#### Task directions:
Each entry below should be output exactly, apart from its images.

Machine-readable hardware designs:
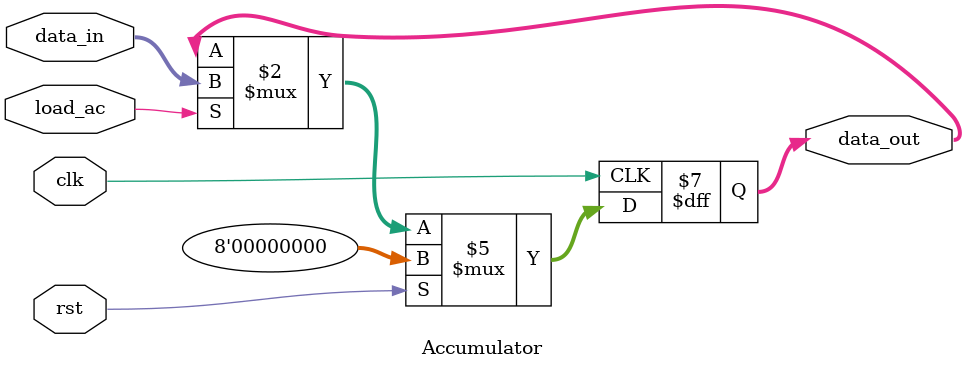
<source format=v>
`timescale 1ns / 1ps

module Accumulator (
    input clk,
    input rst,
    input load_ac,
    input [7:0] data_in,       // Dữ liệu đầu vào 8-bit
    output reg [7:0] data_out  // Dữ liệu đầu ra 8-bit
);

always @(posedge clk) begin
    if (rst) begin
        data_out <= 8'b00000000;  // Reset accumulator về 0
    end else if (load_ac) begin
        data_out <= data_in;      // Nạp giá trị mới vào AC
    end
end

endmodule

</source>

#### Answer to this task:
<source format=v>
`timescale 1ns / 1ps

module Accumulator (
    input clk,
    input rst,
    input load_ac,
    input [7:0] data_in,       // Dữ liệu đầu vào 8-bit
    output reg [7:0] data_out  // Dữ liệu đầu ra 8-bit
);

always @(posedge clk) begin
    if (rst) begin
        data_out <= 8'b00000000;  // Reset accumulator về 0
    end else if (load_ac) begin
        data_out <= data_in;      // Nạp giá trị mới vào AC
    end
end

endmodule

</source>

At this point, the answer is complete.